Task instructions —
Below are the records; how many of their lines contain "Supercell"? Reply only with that figure.

Supplied information —
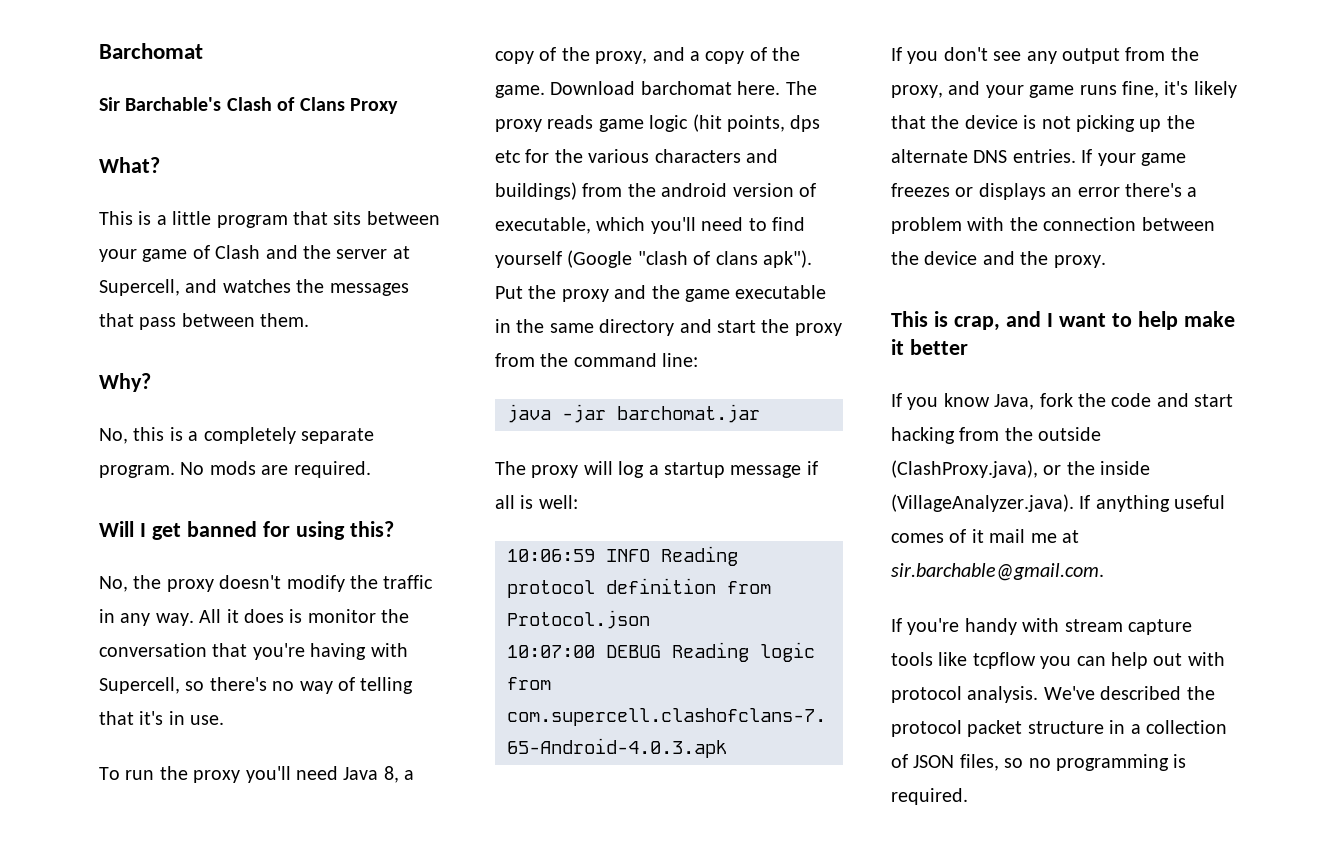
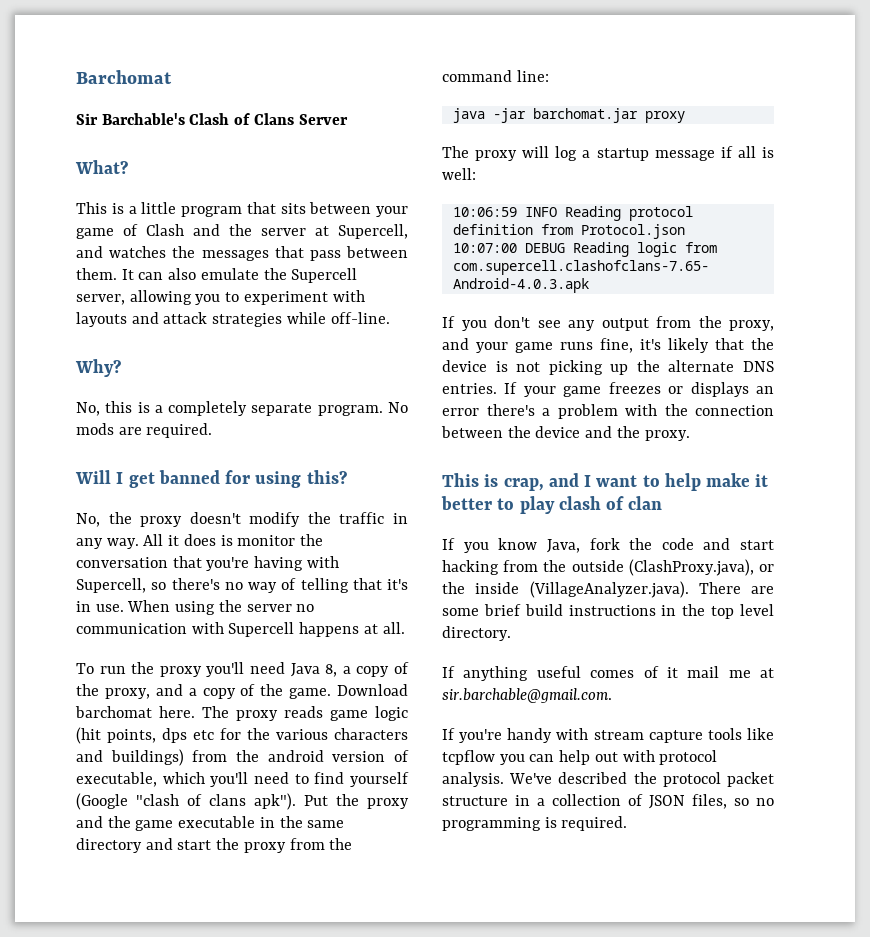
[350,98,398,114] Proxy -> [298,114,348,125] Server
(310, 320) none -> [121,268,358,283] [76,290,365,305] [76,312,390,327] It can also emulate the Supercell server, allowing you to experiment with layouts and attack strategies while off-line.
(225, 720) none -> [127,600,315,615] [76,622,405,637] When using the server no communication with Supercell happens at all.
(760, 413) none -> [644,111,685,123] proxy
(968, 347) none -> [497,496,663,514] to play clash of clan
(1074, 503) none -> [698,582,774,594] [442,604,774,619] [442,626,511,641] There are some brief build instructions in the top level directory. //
==
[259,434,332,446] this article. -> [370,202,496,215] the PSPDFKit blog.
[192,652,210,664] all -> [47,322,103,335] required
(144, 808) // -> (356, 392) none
---
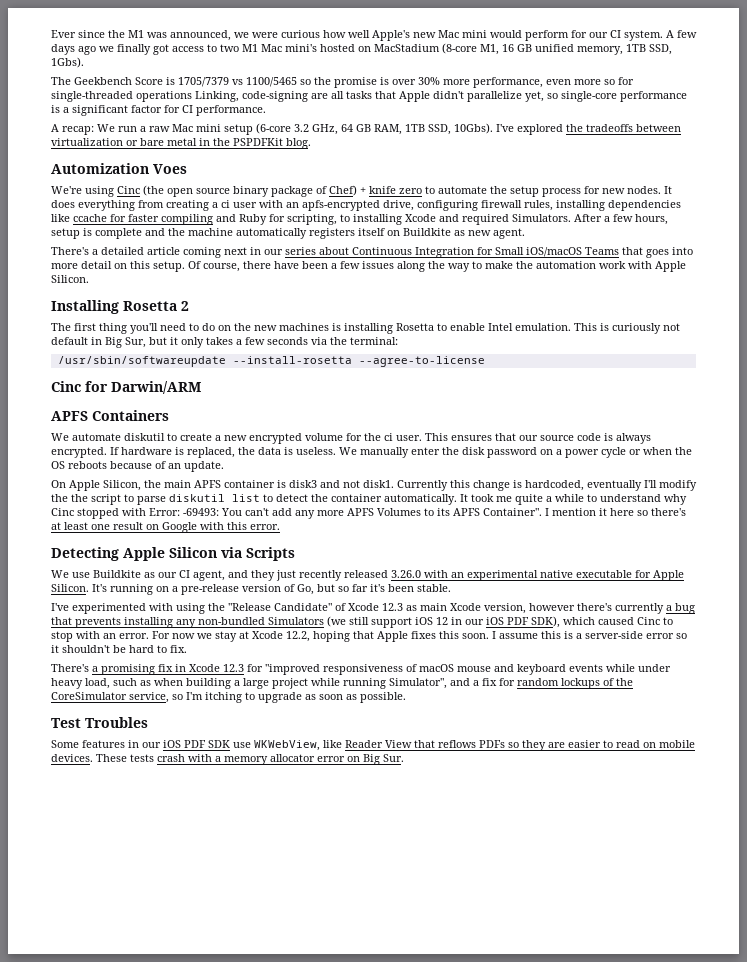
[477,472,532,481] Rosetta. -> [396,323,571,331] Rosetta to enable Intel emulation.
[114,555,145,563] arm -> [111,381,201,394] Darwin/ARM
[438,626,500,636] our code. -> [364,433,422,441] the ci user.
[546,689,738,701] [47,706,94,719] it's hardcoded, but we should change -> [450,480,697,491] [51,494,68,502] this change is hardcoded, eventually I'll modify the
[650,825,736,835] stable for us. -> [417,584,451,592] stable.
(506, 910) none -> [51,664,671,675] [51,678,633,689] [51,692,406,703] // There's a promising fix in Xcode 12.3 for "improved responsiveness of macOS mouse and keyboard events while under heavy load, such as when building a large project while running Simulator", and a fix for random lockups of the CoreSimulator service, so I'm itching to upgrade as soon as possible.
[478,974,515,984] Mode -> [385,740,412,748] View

Answer to this problem —
2